# WHAT YOU SHOULD DO
Only one stretch of the records below is wanted: the lines from the one holding "X17000Y-25000D03*" through the one holding "X20000Y-20000D03*". Return it exactly, both ends included.

Start of SUPPLIED DATA

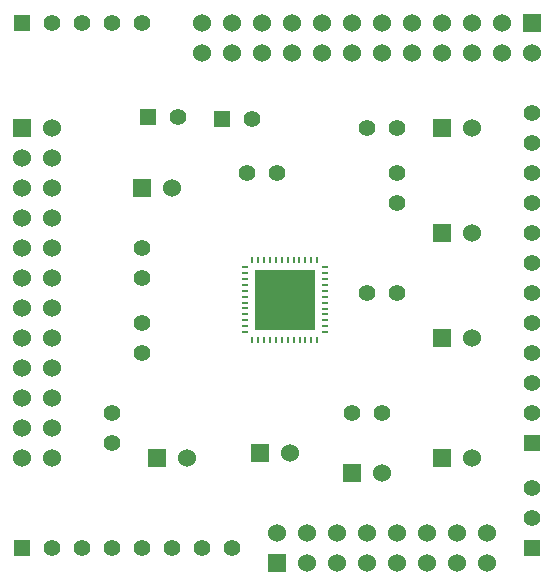
<source format=gts>
G04 (created by PCBNEW (2013-03-31 BZR 4008)-stable) date 6/6/2013 1:10:11 PM*
%MOIN*%
G04 Gerber Fmt 3.4, Leading zero omitted, Abs format*
%FSLAX34Y34*%
G01*
G70*
G90*
G04 APERTURE LIST*
%ADD10C,0.006*%
%ADD11R,0.055X0.055*%
%ADD12C,0.055*%
%ADD13R,0.06X0.06*%
%ADD14C,0.06*%
%ADD15R,0.0098X0.0236*%
%ADD16R,0.0236X0.0098*%
%ADD17R,0.2008X0.2008*%
G04 APERTURE END LIST*
G54D10*
G54D11*
X16000Y-29000D03*
G54D12*
X17000Y-29000D03*
X18000Y-29000D03*
X19000Y-29000D03*
X20000Y-29000D03*
X21000Y-29000D03*
X22000Y-29000D03*
X23000Y-29000D03*
G54D11*
X16000Y-11500D03*
G54D12*
X17000Y-11500D03*
X18000Y-11500D03*
X19000Y-11500D03*
X20000Y-11500D03*
G54D11*
X33000Y-29000D03*
G54D12*
X33000Y-28000D03*
X33000Y-27000D03*
G54D11*
X22665Y-14696D03*
G54D12*
X23665Y-14696D03*
G54D11*
X20185Y-14629D03*
G54D12*
X21185Y-14629D03*
G54D11*
X33000Y-25500D03*
G54D12*
X33000Y-24500D03*
X33000Y-23500D03*
X33000Y-22500D03*
X33000Y-21500D03*
X33000Y-20500D03*
X33000Y-19500D03*
X33000Y-18500D03*
X33000Y-17500D03*
X33000Y-16500D03*
X33000Y-15500D03*
X33000Y-14500D03*
G54D13*
X24500Y-29500D03*
G54D14*
X24500Y-28500D03*
X25500Y-29500D03*
X25500Y-28500D03*
X26500Y-29500D03*
X26500Y-28500D03*
X27500Y-29500D03*
X27500Y-28500D03*
X28500Y-29500D03*
X28500Y-28500D03*
X29500Y-29500D03*
X29500Y-28500D03*
X30500Y-29500D03*
X30500Y-28500D03*
X31500Y-29500D03*
X31500Y-28500D03*
G54D13*
X33000Y-11500D03*
G54D14*
X33000Y-12500D03*
X32000Y-11500D03*
X32000Y-12500D03*
X31000Y-11500D03*
X31000Y-12500D03*
X30000Y-11500D03*
X30000Y-12500D03*
X29000Y-11500D03*
X29000Y-12500D03*
X28000Y-11500D03*
X28000Y-12500D03*
X27000Y-11500D03*
X27000Y-12500D03*
X26000Y-11500D03*
X26000Y-12500D03*
X25000Y-11500D03*
X25000Y-12500D03*
X24000Y-11500D03*
X24000Y-12500D03*
X23000Y-11500D03*
X23000Y-12500D03*
X22000Y-11500D03*
X22000Y-12500D03*
G54D13*
X16000Y-15000D03*
G54D14*
X17000Y-15000D03*
X16000Y-16000D03*
X17000Y-16000D03*
X16000Y-17000D03*
X17000Y-17000D03*
X16000Y-18000D03*
X17000Y-18000D03*
X16000Y-19000D03*
X17000Y-19000D03*
X16000Y-20000D03*
X17000Y-20000D03*
X16000Y-21000D03*
X17000Y-21000D03*
X16000Y-22000D03*
X17000Y-22000D03*
X16000Y-23000D03*
X17000Y-23000D03*
X16000Y-24000D03*
X17000Y-24000D03*
X16000Y-25000D03*
X17000Y-25000D03*
X16000Y-26000D03*
X17000Y-26000D03*
G54D13*
X30000Y-26000D03*
G54D14*
X31000Y-26000D03*
G54D13*
X20000Y-17000D03*
G54D14*
X21000Y-17000D03*
G54D13*
X27000Y-26500D03*
G54D14*
X28000Y-26500D03*
G54D13*
X30000Y-15000D03*
G54D14*
X31000Y-15000D03*
G54D13*
X23929Y-25838D03*
G54D14*
X24929Y-25838D03*
G54D13*
X20500Y-26000D03*
G54D14*
X21500Y-26000D03*
G54D13*
X30000Y-22000D03*
G54D14*
X31000Y-22000D03*
G54D13*
X30000Y-18500D03*
G54D14*
X31000Y-18500D03*
G54D12*
X23500Y-16500D03*
X24500Y-16500D03*
X27500Y-15000D03*
X28500Y-15000D03*
X20000Y-22500D03*
X20000Y-21500D03*
X28500Y-17500D03*
X28500Y-16500D03*
X27500Y-20500D03*
X28500Y-20500D03*
X19000Y-25500D03*
X19000Y-24500D03*
X20000Y-20000D03*
X20000Y-19000D03*
X27000Y-24500D03*
X28000Y-24500D03*
G54D15*
X25833Y-19382D03*
X25636Y-19382D03*
X25439Y-19382D03*
X25242Y-19382D03*
X25046Y-19382D03*
X24849Y-19382D03*
X24652Y-19382D03*
X24455Y-19382D03*
X24258Y-19382D03*
X24061Y-19382D03*
X23864Y-19382D03*
X23668Y-19382D03*
X25244Y-22058D03*
X25440Y-22058D03*
X25637Y-22058D03*
X25834Y-22058D03*
G54D16*
X23412Y-20425D03*
X23412Y-20621D03*
X23412Y-20818D03*
X23412Y-21015D03*
X23412Y-21212D03*
X23412Y-21409D03*
X23412Y-21606D03*
X23412Y-21803D03*
G54D17*
X24751Y-20720D03*
G54D16*
X23412Y-19638D03*
X23412Y-19835D03*
X23412Y-20032D03*
X23412Y-20228D03*
G54D15*
X23669Y-22058D03*
X23866Y-22059D03*
X24062Y-22059D03*
X24259Y-22059D03*
X24456Y-22059D03*
X24653Y-22059D03*
X24850Y-22059D03*
X25047Y-22059D03*
G54D16*
X26089Y-21803D03*
X26089Y-21606D03*
X26089Y-21409D03*
X26089Y-21213D03*
X26089Y-21016D03*
X26089Y-20819D03*
X26089Y-20622D03*
X26089Y-20425D03*
X26089Y-20228D03*
X26089Y-20031D03*
X26089Y-19835D03*
X26089Y-19638D03*
M02*

</source>
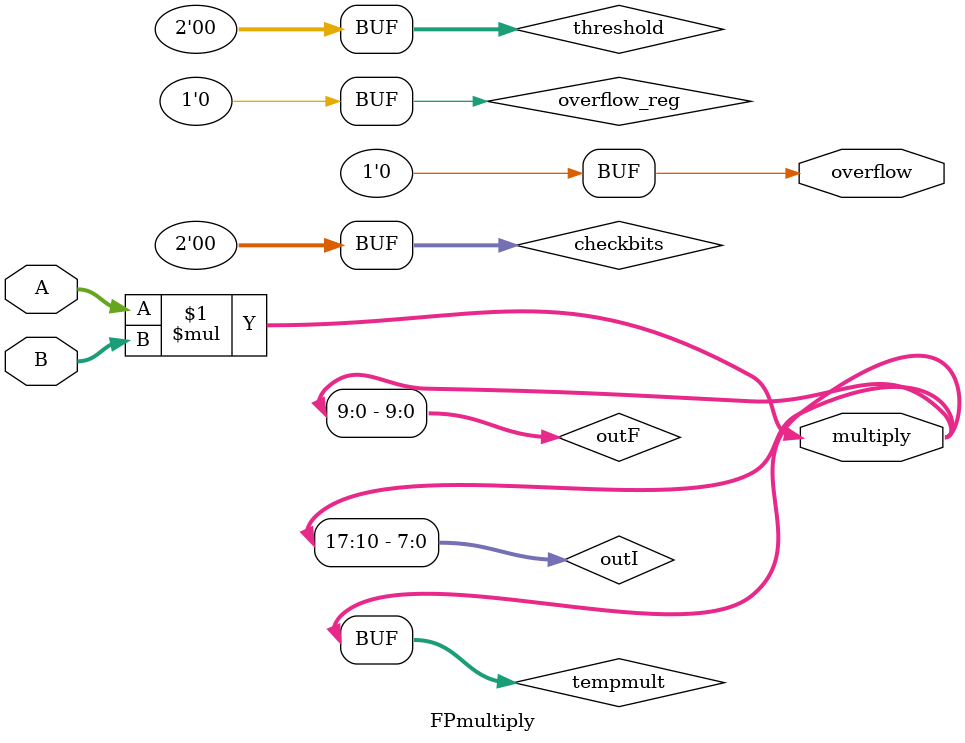
<source format=v>
`timescale 1ns / 1ns
`define X_trc (WIO>=2)?(WIO-2+fracL):fracL
module FPmultiply
#(parameter  WI1 = 4, 
             WF1 = 5,
             WI2 = 4,
             WF2 = 5,
             WIO = 8,
             WFO = 10)

   (
    input signed[(WI1+WF1-1):0] A,
    input signed[(WI2+WF2-1):0] B,
    output signed[(WIO+WFO-1):0] multiply,
    output overflow
   );

parameter intL = WI1 + WI2;
parameter fracL = WF1 + WF2;

wire [(intL+fracL-1):0] tempmult;

reg  [(WIO-1) : 0] outI;
reg  [(WFO-1) : 0] outF;
reg [((intL-WIO)-1):0] checkbits;
reg [((intL-WIO)-1):0] threshold;
reg overflow_reg;

assign tempmult = A * B;

//------------------------------------------truncation-------------------------------------------------//
//---------------------------------adjusting bitwidth of fractional part-------------------------------//
always @* begin
  if (WFO >= fracL)begin
    outF = {tempmult[fracL-1:0],{(WFO-fracL){1'b0}}};
  end
  else begin
    outF = tempmult[(fracL-1):(fracL-WFO)];
  end
end
//---------------------adjusting bitwidth of Integer part and check if overflow occurs-----------------//
// If overflow occurs indicate by making overflow flag = 1
assign overflow =overflow_reg;
always @* begin
  if (WIO >= intL)begin
    outI = {{(WIO-intL){tempmult[intL+fracL-1]}},tempmult[(intL+fracL-1):fracL]};
    overflow_reg = 1'b0;
    checkbits = 0;
    threshold = 0;  
  end
  else begin
    if (WIO == 1)begin
      outI = tempmult[intL+fracL-1];
      checkbits = tempmult[(intL+fracL-1):(`X_trc)];
      //checkbits are the bits truncated from the integer part of the output
      threshold = {(intL-WIO){tempmult[intL+fracL-1]}};
      //threshold are the number of bits truncated times sign bit of output 
      overflow_reg = 1'b0;
      if (checkbits == threshold)
      overflow_reg = 1'b0;
      else
      overflow_reg = 1'b1;
    end  
    else begin
      outI = {tempmult[intL+fracL-1],tempmult[`X_trc:fracL]};
      checkbits = tempmult[(intL+fracL-1):(`X_trc)+1];
      //checkbits are the bits truncated from the integer part of the output
      threshold = {(intL-WIO){tempmult[intL+fracL-1]}};
      //threshold are the number of bits truncated times sign bit of output 
      overflow_reg = 1'b0;
      
      if (checkbits == threshold)
      overflow_reg = 1'b0;
      else
      overflow_reg = 1'b1;
    end
  end
end

assign multiply ={outI,outF};

endmodule

</source>
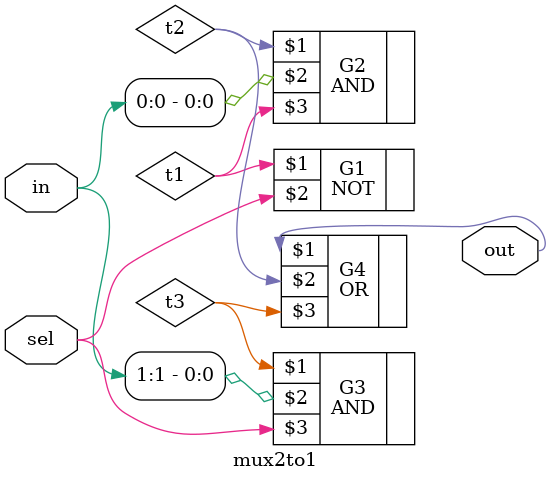
<source format=v>
module mux16to1 (in, sel, out);
 input [15:0] in;
 input [3:0] sel;
 output out;
 wire [3:0] t;
 
 mux4to1 M0 (in[3:0],sel[1:0],t[0]);
 mux4to1 M1 (in[7:4],sel[1:0],t[1]);
 mux4to1 M2 (in[11:8],sel[1:0],t[2]);
 mux4to1 M3 (in[15:12],sel[1:0],t[3]);
 mux4to1 M4 (t,sel[3:2],out);
endmodule

module mux4to1 (in, sel, out);
 input [3:0] in;
 input [1:0] sel;
 output out;
 wire [1:0] t;
 
 mux2to1 M0 (in[1:0],sel[0],t[0]);
 mux2to1 M1 (in[3:2],sel[0],t[1]);
 mux2to1 M2 (t,sel[1],out);
endmodule

module mux2to1 (in, sel, out);
 input [1:0] in;
 input sel;
 output out;
 wire t1, t2, t3;
 
 NOT G1 (t1,sel);
 AND G2 (t2,in[0],t1);
 AND G3 (t3,in[1],sel);
 OR G4 (out,t2,t3);
endmodule

</source>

End of SUPPLIED DATA

# SOLUTION TO THIS PROBLEM
X17000Y-25000D03*
X16000Y-26000D03*
X17000Y-26000D03*
G54D13*
X30000Y-26000D03*
G54D14*
X31000Y-26000D03*
G54D13*
X20000Y-17000D03*
G54D14*
X21000Y-17000D03*
G54D13*
X27000Y-26500D03*
G54D14*
X28000Y-26500D03*
G54D13*
X30000Y-15000D03*
G54D14*
X31000Y-15000D03*
G54D13*
X23929Y-25838D03*
G54D14*
X24929Y-25838D03*
G54D13*
X20500Y-26000D03*
G54D14*
X21500Y-26000D03*
G54D13*
X30000Y-22000D03*
G54D14*
X31000Y-22000D03*
G54D13*
X30000Y-18500D03*
G54D14*
X31000Y-18500D03*
G54D12*
X23500Y-16500D03*
X24500Y-16500D03*
X27500Y-15000D03*
X28500Y-15000D03*
X20000Y-22500D03*
X20000Y-21500D03*
X28500Y-17500D03*
X28500Y-16500D03*
X27500Y-20500D03*
X28500Y-20500D03*
X19000Y-25500D03*
X19000Y-24500D03*
X20000Y-20000D03*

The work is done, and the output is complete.